_Exercise prompt_: Nothing in the data may be altered; the answer is a verbatim copy of it.

Extracted page text data
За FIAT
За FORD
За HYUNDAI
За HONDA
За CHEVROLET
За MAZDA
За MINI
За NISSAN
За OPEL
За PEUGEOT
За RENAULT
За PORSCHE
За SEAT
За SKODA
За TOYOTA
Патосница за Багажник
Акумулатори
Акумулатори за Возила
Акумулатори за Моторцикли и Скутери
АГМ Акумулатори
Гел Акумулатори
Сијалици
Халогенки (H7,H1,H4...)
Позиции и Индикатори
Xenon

_Completed task_:
За FIAT
За FORD
За HYUNDAI
За HONDA
За CHEVROLET
За MAZDA
За MINI
За NISSAN
За OPEL
За PEUGEOT
За RENAULT
За PORSCHE
За SEAT
За SKODA
За TOYOTA
Патосница за Багажник
Акумулатори
Акумулатори за Возила
Акумулатори за Моторцикли и Скутери
АГМ Акумулатори
Гел Акумулатори
Сијалици
Халогенки (H7,H1,H4...)
Позиции и Индикатори
Xenon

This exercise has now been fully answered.